Corriere dello Sport (R.Maida) – Frenesia Roma. Dopo aver vissuto l’atmosfera di uno stadio inglese, peraltro non così confortevole nel caso di Stamford Bridge, la società auspica a breve una svolta importante per il dossier Tor di Valle, aspettando la riunione della conferenza dei servizi della Regione Lazio prevista nella prima decade di novembre. Da Capri, in un insolito venerdì di freddo per l’isola dei faraglioni, Mauro Baldissoni è stato sollecitato sull’argomento stadio a margine del convegno dei giovani di confindustria. «Se avremo l’ok per l’inizio dei lavori entro le prossime due, tre o quattro settimane – spiega il dg della Roma – potremo aprire lo stadio entro la fine della stagione 2020/21. Un ritardo di poche settimane può determinare la perdita della stagione successiva».
FRETTA – Baldissoni insomma chiede di fare presto, convinto che la parte proponente (la Roma e il costruttore Parnasi) abbia fatto tutto quello che era necessario per allineare il progetto alle richieste della conferenza dei servizi, dopo la consegna delle ultime integrazioni avvenuta lunedì scorso: «Gli enti locali stanno lavorando, aspettiamo una risposta, non dipende da noi. Noi crediamo e speriamo che lo stadio si faccia: le nuove infrastrutture sportive sono un’esigenza per il Paese, non solo per la Roma. Ancora non riusciamo a realizzare in modo veloce quello che vogliamo». Se la Regione fornisse un parere favorevole entro poche settimane «apriremmo i cantieri entro il primo trimestre del 2018». Perché prima comunque bisognerebbe coprire il finanziamento per l’opera con i tempi tecnici di stipula dei contratti con le banche e andrebbe ripulito il sito di Tor di Valle, che da anni versa in uno stato di degrado.

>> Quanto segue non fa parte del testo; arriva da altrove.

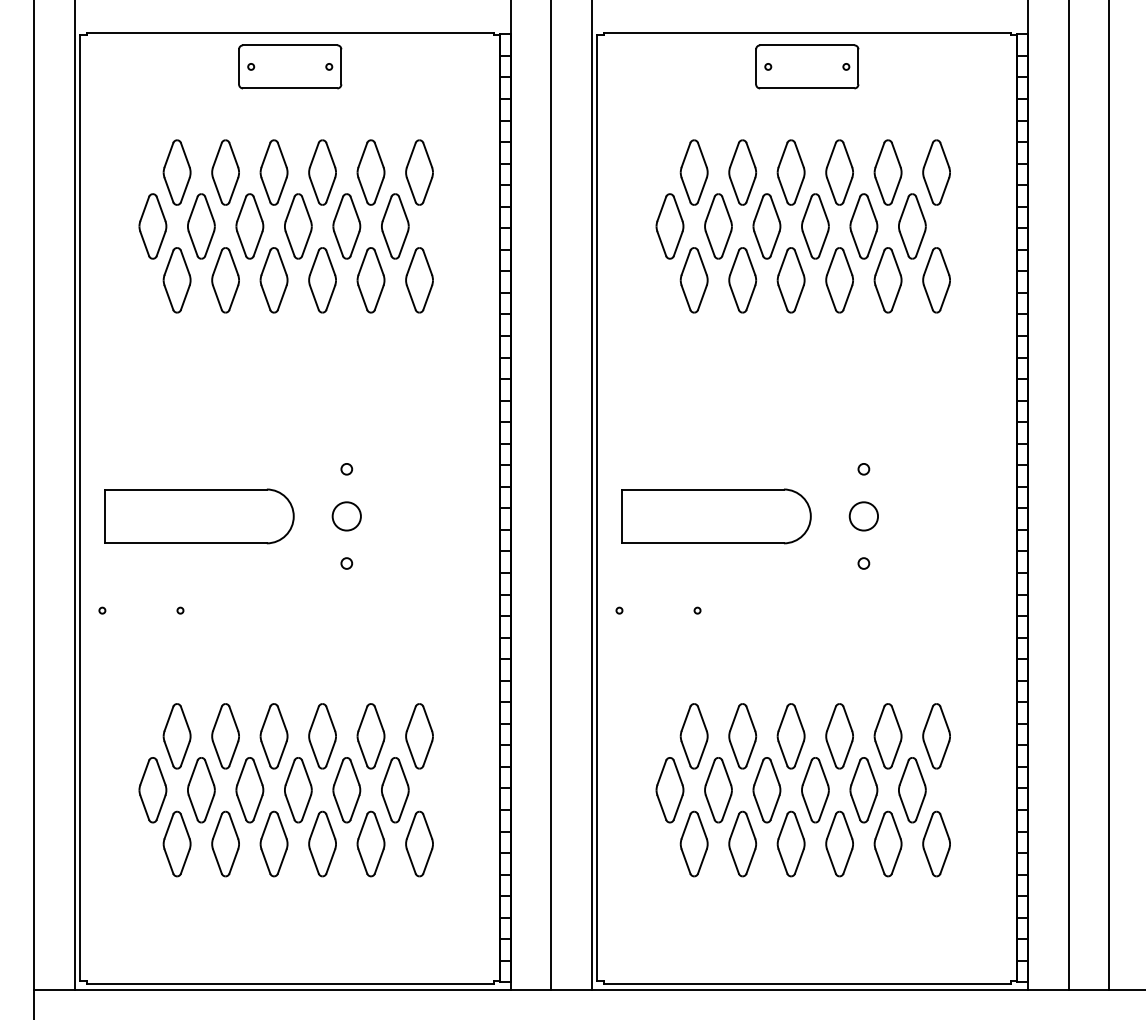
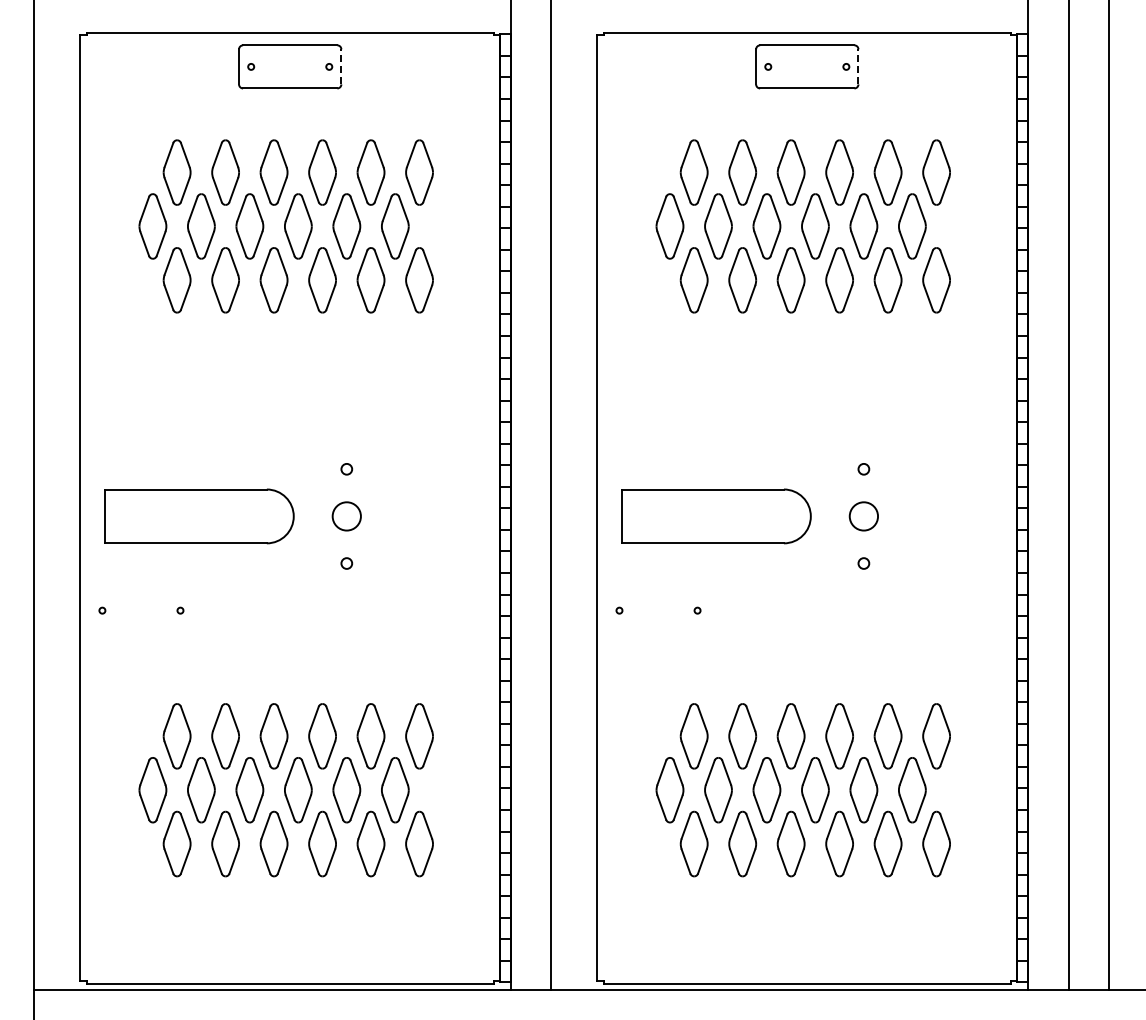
line at (341, 66): solid -> dashed
line at (858, 66): solid -> dashed
line at (74, 495): present -> none
line at (591, 495): present -> none
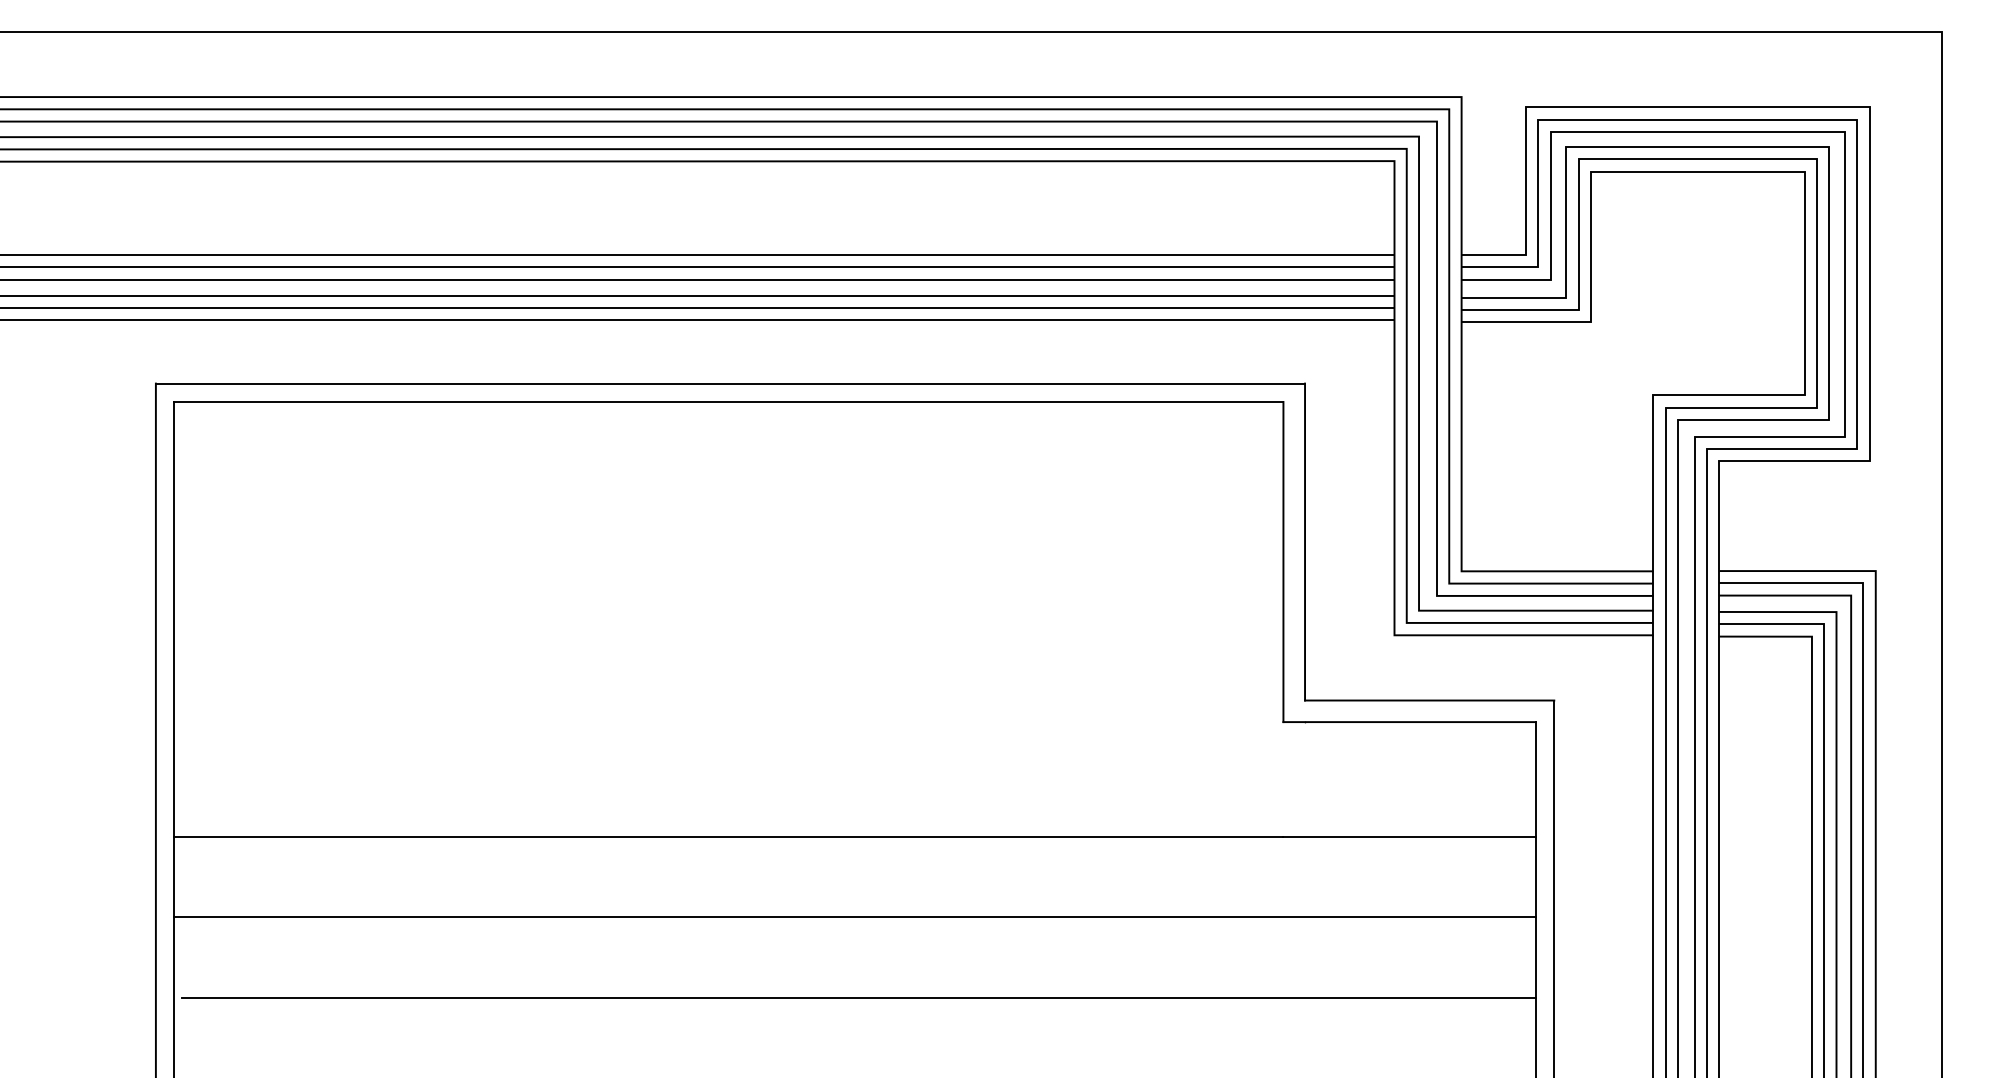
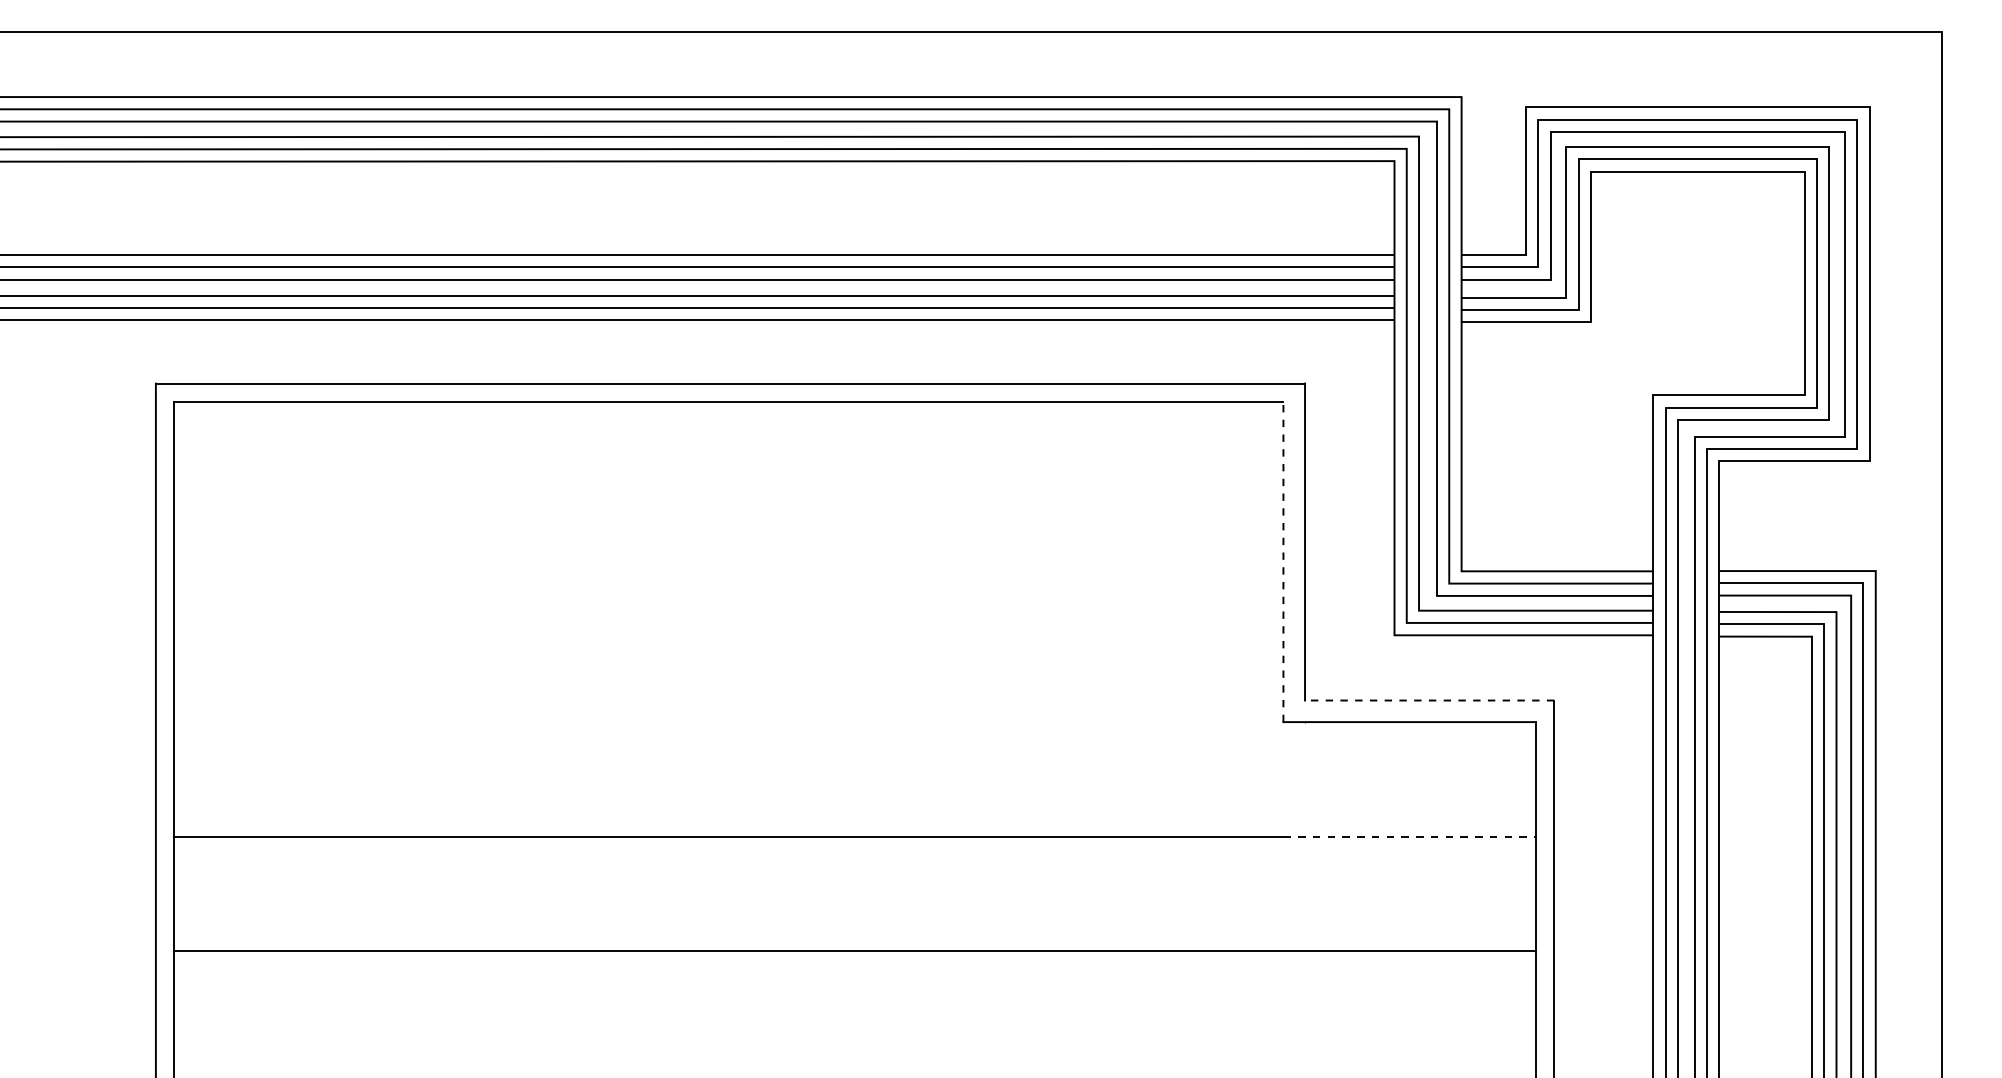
line at (1283, 561): solid -> dashed
line at (1429, 700): solid -> dashed
line at (1410, 836): solid -> dashed
line at (854, 917) position: (854, 917) -> (854, 951)
line at (858, 998): present -> none
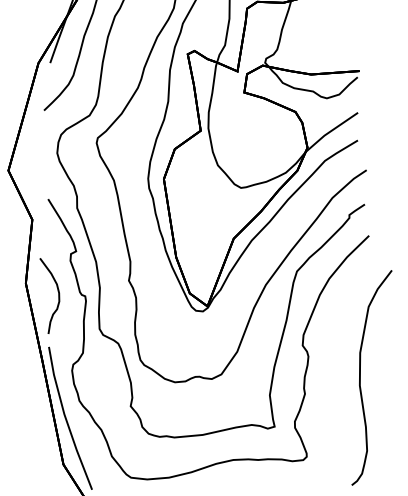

CALMA – Dalla Regione però sui tempi frenano. La conferenza dei servizi scadrà il 28 dicembre. E il pool di tecnici impegnati nell’esame del progetto non prevede di pronunciarsi con la velocità che chiede la Roma, visto che le integrazioni sono state consegnate nell’ultimo giorno utile, appunto il 16 ottobre. Anzi, la conferenza dei servizi avrebbe facoltà di chiedere un mese di sospensione per una valutazione più approfondita del dossier e quindi andare oltre dicembre (eventualità al momento non prevedibile). Anche se tutte le parti politiche coinvolte sono concordi nell’idea di arrivare a una soluzione positiva, che consenta alla Roma di costruire lo stadio di proprietà, va chiarito il problema del Ponte di Traiano, che era previsto nel primo progetto e poi era stato eliminato per accontentare la Giunta Raggi che pretendeva una consistente riduzione delle cubature (con conseguente smantellamento di alcune opere pubbiche) per firmare l’accordo di fine febbraio. Adesso, secondo gli accertamenti dei tecnici che poi dovrebbero mettere la firma sulle relazioni e sui vari permessi, è tornata d’attualità la necessità di costruire il suddetto ponte per snellire la viabilità nei giorni delle partite.
CONSEGUENZE – La speranza della Roma è che questo ostacolo venga definitivamente (e rapidamente) eliminato dalla discussione. In caso contrario, andrebbe trovato un nuovo accordo che stabilisca chi debba finanziare la costruzione del ponte. La Roma lo avrebbe realizzato con risorse proprie solo con le cubature del primo progetto. Ora invece chi lo paga?